Son Matrix Filmi – The Matrix Resurrections… Yıllar yıllar önceydi. Hiç unutmam Matrix’i sinemada seyredişimi.
Ankara’nın yeni nesil sinema salonlarının ilki olan Bilkent Tepe Cinemaxx’ın açılışını bu film ile yapmıştık arkadaşlarımla. Zaten devamında da çocukluğumdan beri beklediğim Star Wars’un yeni üçlemesinin ilk filmiyle devam etmişti bu sinema salonunun müdavimi oluşum.

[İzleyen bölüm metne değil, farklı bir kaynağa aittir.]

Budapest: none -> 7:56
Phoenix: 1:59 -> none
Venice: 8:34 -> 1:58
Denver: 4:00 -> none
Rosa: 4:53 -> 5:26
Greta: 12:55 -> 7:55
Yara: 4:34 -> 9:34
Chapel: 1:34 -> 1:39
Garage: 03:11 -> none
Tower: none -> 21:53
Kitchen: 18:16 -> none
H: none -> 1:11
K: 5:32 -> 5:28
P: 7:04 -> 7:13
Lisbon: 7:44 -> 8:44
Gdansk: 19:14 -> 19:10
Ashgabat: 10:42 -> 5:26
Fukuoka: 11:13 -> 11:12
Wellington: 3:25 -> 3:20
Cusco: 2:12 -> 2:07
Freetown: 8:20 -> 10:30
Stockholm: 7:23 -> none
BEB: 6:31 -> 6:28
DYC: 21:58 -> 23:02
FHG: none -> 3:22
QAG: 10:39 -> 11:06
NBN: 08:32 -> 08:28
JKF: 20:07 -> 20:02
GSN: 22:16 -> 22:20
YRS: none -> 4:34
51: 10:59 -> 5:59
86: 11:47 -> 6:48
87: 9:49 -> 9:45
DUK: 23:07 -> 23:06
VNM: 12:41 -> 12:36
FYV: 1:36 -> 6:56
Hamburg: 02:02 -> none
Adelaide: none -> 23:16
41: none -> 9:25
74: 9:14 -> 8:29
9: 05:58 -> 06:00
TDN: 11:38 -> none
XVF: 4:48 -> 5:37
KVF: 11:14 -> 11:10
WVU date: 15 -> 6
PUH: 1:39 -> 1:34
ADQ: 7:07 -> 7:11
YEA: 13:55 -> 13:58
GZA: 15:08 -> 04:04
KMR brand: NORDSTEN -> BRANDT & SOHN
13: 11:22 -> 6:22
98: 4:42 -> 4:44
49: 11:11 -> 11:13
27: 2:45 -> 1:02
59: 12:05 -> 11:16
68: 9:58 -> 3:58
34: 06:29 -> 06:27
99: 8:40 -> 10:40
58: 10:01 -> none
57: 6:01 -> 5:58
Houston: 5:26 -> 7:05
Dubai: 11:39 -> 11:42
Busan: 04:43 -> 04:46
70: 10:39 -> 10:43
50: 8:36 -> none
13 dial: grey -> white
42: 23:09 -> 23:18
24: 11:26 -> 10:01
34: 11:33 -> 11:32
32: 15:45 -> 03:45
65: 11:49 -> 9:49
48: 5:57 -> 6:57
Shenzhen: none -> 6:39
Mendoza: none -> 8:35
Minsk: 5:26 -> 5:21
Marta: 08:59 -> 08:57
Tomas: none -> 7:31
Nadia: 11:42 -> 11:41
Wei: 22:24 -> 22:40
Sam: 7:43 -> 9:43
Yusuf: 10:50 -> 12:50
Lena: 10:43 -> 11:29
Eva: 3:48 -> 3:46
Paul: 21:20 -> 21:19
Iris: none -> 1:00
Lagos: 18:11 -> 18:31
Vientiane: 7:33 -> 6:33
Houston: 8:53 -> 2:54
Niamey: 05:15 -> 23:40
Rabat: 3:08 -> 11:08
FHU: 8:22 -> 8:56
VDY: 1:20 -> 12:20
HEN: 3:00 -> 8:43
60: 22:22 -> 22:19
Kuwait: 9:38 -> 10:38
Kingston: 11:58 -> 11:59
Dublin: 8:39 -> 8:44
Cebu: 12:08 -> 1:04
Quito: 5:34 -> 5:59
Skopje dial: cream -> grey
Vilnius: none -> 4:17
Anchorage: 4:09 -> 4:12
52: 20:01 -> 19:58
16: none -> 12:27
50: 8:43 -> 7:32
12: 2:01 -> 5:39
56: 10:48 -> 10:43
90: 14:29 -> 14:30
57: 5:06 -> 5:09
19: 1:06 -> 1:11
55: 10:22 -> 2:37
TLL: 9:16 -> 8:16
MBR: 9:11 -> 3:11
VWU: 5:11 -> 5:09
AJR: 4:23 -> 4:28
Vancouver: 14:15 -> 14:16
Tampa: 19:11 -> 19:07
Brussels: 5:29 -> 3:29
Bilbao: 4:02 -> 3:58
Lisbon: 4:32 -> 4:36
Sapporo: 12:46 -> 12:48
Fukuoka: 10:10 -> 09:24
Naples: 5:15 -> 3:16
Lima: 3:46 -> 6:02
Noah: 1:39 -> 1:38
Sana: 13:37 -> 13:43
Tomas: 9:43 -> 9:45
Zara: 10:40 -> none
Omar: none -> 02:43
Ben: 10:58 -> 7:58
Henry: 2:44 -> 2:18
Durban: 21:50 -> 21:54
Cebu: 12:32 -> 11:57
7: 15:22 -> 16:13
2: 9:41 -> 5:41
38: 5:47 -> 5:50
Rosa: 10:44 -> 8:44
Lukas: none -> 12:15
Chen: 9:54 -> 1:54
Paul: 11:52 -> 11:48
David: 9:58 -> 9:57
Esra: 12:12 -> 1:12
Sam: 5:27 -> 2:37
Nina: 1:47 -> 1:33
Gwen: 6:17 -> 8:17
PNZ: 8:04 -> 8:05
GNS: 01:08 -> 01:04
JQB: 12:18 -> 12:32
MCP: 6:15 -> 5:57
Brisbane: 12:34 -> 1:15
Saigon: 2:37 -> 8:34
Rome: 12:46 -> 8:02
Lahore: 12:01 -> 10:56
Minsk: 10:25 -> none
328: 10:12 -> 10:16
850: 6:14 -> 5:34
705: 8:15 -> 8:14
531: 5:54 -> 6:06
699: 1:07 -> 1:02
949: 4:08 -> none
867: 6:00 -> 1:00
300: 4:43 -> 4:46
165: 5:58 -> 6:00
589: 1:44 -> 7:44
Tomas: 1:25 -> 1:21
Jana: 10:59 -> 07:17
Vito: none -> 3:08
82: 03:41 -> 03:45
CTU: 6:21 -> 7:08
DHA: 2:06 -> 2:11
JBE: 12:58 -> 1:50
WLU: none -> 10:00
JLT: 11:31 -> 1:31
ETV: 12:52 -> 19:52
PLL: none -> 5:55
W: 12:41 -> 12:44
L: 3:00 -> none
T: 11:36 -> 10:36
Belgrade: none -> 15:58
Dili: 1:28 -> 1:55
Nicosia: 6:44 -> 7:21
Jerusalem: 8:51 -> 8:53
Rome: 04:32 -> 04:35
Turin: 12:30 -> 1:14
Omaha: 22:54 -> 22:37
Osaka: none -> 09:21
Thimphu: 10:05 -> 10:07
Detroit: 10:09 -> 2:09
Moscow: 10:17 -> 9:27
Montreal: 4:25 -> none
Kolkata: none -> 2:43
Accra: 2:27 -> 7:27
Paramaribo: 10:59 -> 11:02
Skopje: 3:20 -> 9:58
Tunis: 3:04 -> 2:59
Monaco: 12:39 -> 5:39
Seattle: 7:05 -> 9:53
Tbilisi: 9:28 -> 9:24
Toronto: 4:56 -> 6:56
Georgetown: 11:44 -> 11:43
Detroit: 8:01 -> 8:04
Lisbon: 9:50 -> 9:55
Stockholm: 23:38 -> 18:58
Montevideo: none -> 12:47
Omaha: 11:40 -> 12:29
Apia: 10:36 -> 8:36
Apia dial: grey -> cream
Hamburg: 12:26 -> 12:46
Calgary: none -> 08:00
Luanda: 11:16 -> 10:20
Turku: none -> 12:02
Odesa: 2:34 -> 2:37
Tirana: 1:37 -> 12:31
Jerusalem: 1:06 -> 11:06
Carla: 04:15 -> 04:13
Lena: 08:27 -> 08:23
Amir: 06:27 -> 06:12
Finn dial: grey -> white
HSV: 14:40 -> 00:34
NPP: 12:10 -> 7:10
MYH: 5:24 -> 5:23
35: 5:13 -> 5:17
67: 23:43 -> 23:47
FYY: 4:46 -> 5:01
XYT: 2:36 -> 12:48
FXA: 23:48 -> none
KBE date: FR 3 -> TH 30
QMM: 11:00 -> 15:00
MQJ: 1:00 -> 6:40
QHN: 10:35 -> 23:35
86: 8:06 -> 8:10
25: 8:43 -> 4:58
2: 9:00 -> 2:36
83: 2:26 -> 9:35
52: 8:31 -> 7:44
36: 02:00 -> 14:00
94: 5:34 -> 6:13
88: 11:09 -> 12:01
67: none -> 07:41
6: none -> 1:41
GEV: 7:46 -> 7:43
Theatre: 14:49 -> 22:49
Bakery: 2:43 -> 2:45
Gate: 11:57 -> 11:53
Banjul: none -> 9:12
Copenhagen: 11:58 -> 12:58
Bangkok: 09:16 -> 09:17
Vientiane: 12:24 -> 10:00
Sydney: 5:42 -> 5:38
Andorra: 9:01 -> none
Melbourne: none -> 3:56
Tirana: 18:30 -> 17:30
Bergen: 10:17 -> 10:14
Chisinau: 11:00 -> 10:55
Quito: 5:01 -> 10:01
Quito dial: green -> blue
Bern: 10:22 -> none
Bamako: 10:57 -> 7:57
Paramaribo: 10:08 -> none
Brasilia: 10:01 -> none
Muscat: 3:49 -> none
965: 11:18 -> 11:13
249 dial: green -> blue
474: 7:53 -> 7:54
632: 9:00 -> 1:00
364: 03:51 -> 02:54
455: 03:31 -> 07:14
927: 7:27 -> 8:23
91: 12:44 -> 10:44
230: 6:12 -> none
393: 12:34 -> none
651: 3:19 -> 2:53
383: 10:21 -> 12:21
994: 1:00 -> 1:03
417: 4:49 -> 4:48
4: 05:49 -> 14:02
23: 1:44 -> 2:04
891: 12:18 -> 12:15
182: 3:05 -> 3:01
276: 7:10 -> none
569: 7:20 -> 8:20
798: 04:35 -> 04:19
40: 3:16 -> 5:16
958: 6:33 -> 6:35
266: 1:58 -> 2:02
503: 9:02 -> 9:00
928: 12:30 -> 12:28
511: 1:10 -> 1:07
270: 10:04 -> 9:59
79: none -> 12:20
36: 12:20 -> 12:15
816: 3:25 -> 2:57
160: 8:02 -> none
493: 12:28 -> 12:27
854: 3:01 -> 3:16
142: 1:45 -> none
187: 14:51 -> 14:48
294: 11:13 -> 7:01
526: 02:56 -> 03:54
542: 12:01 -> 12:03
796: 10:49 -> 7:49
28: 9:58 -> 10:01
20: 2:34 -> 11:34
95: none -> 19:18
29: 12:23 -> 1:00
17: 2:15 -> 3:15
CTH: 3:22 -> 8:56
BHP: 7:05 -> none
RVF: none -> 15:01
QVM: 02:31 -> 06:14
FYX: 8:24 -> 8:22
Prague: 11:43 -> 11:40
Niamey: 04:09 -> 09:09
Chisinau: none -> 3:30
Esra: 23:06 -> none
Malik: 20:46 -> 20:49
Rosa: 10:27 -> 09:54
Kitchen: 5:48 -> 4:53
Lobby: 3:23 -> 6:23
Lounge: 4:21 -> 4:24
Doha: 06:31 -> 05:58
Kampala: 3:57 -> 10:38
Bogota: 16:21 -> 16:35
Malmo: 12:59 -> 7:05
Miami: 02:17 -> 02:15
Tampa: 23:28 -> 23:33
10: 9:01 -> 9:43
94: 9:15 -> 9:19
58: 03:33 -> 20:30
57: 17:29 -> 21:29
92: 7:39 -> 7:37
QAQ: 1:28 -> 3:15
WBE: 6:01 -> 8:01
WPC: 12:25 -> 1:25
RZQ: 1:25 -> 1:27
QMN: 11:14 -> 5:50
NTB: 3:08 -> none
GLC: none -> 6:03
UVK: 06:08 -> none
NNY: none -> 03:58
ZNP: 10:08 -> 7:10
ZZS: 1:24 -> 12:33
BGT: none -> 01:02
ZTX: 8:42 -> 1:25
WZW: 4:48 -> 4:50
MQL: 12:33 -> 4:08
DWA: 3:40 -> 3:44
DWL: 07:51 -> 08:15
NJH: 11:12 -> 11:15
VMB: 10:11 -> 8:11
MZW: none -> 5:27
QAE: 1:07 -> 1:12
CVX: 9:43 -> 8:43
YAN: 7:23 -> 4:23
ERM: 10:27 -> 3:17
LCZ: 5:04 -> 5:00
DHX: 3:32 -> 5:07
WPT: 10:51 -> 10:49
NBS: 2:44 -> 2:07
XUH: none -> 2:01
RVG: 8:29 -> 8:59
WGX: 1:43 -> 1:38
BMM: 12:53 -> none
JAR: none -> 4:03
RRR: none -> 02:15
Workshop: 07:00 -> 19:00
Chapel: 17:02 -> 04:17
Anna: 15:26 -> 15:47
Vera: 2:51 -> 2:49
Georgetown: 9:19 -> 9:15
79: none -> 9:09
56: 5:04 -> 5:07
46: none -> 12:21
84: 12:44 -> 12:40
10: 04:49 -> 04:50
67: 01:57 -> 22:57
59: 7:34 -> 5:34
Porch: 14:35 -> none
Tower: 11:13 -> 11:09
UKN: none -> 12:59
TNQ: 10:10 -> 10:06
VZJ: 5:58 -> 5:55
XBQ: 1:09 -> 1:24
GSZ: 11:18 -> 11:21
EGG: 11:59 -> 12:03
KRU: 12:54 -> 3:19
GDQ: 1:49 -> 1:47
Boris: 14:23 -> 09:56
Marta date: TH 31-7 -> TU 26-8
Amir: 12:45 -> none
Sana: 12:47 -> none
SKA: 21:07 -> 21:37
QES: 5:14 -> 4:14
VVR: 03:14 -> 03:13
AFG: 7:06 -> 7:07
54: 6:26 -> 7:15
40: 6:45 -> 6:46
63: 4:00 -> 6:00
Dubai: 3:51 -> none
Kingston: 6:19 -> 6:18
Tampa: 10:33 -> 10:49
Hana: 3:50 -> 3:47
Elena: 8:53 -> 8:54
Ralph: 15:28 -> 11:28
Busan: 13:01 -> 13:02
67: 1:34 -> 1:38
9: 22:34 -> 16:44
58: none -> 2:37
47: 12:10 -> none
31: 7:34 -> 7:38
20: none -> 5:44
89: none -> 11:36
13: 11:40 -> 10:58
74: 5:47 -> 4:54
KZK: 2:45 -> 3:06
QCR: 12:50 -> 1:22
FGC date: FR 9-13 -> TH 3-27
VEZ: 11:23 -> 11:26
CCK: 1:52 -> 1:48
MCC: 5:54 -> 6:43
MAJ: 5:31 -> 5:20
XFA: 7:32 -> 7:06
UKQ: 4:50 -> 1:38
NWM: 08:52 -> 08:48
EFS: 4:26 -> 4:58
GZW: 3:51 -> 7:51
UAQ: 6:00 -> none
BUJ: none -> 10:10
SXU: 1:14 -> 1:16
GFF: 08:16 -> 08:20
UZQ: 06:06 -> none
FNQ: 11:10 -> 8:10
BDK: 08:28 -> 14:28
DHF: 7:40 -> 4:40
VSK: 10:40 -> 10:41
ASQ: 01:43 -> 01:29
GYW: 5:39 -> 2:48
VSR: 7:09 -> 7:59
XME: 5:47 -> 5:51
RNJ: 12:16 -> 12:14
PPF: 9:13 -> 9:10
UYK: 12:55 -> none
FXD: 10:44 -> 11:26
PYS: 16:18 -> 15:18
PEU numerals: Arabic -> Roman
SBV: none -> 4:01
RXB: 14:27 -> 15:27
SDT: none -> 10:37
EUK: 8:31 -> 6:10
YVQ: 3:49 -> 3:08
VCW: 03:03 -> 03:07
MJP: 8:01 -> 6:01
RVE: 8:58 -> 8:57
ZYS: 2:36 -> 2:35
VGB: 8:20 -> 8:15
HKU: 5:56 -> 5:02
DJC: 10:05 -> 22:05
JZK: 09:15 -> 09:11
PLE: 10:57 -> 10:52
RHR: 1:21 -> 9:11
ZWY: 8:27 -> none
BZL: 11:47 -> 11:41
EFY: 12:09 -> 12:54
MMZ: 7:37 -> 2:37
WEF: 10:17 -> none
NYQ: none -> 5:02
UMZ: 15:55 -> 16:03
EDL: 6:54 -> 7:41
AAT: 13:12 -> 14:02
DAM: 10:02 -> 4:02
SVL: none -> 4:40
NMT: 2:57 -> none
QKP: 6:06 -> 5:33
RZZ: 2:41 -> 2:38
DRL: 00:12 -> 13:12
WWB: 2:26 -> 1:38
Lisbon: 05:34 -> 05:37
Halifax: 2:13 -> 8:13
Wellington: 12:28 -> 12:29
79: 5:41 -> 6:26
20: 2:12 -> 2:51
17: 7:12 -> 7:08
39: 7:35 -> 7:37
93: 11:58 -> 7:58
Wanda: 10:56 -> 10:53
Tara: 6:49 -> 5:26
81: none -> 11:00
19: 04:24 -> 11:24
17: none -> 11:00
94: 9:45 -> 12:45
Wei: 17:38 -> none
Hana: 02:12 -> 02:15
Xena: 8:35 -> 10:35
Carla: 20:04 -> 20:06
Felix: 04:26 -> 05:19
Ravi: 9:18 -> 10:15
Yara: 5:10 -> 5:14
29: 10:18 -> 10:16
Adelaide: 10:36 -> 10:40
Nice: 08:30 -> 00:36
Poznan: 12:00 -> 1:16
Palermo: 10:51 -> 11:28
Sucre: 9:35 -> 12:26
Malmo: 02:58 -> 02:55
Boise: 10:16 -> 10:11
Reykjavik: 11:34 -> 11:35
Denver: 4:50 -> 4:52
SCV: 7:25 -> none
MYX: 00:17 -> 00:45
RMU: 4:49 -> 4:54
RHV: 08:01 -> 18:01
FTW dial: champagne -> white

Matrix’i seyrettikten sonra sinemadan çıkışımı hiç unutamıyorum. Resmen ayrı bir dünyaya gidip gelmiş, arkadaşlarımla filmin kritiğini saatlerce yapmıştık. Öyle etkilenmiştik ki filmden; seyrederken, roketle uzaya fırlatılan bir uzay mekiğinin pilotları gibi koltuklarımıza yapışmış, film bittikten sonra da şu an yaşadığımız dünya ve gördüğümüz dejavular aynı filmdeki gibi bir sanal alemin içindeymişiz düşüncelerini doğurmuştu bizde.
Böyle güzel anıları olan bir film, devamında çekilen “Reloaded” ve “Revolutions” ile git gide cazibesini kaybetmişti. Yönetmenler aynıydı, oyuncular aynıydı ama ne yazık ki ilk filmin tadını verememişti bana. Çoğu bilim kurgu filminde bunu zaten yaşadığımız için pek de şaşırtmamıştı sinema severleri. Çok nadirdir devam filmlerinin ilki kadar güzel olduğu. Bu sadece bilim kurguda değil diğer türlerde de maalesef böyle olmuştur.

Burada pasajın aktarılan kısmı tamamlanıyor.